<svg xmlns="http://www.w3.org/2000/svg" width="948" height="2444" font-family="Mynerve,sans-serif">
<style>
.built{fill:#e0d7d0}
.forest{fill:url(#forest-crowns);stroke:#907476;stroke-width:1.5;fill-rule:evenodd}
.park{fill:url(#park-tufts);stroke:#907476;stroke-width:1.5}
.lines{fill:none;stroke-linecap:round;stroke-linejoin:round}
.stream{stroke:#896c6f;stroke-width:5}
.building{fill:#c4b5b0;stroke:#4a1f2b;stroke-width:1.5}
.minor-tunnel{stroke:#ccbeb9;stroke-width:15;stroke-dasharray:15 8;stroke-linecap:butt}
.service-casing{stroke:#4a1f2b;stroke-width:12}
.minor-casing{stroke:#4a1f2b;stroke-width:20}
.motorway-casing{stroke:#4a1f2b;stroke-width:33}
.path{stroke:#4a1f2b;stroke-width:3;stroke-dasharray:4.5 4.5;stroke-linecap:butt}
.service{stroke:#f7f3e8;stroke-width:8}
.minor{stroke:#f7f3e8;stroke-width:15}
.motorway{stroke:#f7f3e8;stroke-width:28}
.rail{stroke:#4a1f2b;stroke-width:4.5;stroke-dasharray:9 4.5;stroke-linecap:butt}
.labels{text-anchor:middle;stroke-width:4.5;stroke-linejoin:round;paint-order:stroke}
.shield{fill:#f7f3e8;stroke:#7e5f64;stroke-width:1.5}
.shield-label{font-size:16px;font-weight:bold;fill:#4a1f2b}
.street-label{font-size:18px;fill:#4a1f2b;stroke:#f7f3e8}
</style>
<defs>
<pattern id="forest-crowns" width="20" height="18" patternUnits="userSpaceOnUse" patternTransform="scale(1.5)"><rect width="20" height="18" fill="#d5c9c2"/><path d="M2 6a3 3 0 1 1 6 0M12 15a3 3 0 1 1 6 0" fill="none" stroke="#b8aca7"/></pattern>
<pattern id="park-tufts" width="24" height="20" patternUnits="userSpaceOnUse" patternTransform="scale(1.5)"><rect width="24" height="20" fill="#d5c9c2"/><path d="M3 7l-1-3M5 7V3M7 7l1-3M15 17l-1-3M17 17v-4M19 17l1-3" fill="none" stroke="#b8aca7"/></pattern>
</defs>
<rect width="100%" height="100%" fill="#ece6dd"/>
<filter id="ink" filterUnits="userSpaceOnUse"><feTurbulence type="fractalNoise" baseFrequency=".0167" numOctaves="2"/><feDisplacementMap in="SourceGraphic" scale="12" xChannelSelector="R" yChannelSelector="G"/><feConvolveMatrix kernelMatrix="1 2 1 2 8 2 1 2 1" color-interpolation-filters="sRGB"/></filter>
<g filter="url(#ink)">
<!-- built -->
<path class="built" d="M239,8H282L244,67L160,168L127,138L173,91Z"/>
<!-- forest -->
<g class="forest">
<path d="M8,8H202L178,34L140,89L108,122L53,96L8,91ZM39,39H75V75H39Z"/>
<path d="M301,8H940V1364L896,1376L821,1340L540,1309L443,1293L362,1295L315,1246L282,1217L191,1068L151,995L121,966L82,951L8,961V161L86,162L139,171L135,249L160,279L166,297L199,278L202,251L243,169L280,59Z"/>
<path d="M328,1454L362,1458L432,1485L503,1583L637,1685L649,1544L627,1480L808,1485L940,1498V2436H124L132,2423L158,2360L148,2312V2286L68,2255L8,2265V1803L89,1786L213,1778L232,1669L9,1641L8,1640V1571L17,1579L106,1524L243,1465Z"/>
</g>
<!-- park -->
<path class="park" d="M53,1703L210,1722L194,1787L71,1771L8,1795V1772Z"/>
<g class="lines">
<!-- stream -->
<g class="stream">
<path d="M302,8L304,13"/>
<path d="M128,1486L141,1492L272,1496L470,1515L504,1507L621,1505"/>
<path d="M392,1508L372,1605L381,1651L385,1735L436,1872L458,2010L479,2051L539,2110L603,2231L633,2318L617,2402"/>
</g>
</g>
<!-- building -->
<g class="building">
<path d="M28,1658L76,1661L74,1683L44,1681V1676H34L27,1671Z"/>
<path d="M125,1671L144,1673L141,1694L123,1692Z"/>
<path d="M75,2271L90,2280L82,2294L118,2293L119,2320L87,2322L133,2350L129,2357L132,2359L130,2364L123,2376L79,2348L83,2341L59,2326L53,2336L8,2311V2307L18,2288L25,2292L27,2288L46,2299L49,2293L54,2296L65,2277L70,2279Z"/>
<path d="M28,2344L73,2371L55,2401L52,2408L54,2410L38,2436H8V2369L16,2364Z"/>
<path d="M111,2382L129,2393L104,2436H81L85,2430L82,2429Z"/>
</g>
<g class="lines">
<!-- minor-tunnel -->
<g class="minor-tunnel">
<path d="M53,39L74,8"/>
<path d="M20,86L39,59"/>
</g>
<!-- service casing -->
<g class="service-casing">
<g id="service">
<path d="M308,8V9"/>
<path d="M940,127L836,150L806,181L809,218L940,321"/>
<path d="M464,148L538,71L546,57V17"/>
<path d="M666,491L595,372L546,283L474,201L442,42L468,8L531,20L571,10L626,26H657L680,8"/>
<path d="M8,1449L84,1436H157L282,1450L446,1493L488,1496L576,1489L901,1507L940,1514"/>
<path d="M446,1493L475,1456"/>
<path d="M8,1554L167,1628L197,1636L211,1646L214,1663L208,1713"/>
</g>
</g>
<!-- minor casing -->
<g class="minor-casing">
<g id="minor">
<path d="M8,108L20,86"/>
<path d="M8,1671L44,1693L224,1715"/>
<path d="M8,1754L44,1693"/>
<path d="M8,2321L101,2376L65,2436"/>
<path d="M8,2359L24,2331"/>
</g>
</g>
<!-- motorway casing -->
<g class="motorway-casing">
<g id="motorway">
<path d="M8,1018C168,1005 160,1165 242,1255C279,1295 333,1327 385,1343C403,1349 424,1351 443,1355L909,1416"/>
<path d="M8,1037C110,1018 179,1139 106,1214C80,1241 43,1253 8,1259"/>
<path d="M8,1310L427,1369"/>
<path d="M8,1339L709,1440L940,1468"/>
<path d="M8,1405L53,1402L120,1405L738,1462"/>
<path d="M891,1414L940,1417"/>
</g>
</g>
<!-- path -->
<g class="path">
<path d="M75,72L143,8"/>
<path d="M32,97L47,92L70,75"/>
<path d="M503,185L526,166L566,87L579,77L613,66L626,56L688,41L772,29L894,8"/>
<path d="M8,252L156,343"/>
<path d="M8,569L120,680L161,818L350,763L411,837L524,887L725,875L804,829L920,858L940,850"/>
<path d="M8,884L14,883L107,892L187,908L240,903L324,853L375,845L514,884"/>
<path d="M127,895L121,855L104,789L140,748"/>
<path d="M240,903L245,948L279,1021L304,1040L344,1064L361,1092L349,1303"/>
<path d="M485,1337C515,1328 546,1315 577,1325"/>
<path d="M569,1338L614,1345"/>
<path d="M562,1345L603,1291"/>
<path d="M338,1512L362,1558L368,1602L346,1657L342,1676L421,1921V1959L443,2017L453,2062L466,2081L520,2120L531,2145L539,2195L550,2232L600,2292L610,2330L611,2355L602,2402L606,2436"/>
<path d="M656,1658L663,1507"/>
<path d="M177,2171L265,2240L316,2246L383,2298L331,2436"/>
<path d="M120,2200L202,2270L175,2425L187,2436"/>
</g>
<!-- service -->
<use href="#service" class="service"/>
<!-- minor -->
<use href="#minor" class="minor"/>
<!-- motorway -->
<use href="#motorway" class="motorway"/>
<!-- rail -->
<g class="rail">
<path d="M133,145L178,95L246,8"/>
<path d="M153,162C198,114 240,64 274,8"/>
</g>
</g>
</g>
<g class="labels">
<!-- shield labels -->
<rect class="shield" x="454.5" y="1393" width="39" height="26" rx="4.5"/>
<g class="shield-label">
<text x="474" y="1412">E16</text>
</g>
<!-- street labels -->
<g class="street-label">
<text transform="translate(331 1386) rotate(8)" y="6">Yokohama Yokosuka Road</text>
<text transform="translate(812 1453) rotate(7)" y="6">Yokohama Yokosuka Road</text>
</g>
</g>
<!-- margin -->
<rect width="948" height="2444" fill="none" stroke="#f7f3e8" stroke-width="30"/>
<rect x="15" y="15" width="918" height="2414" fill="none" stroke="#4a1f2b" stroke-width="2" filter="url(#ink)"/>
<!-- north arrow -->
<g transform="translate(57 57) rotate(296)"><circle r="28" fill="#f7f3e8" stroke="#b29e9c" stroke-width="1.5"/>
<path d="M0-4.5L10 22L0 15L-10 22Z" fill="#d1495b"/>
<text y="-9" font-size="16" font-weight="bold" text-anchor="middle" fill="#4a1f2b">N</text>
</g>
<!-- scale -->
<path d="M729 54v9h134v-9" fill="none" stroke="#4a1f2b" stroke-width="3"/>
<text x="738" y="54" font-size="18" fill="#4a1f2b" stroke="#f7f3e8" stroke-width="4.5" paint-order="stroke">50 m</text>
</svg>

────────

[Prompt] The lines to copy are those above that contain the string "round".

[Answer to this task]
.lines{fill:none;stroke-linecap:round;stroke-linejoin:round}
.labels{text-anchor:middle;stroke-width:4.5;stroke-linejoin:round;paint-order:stroke}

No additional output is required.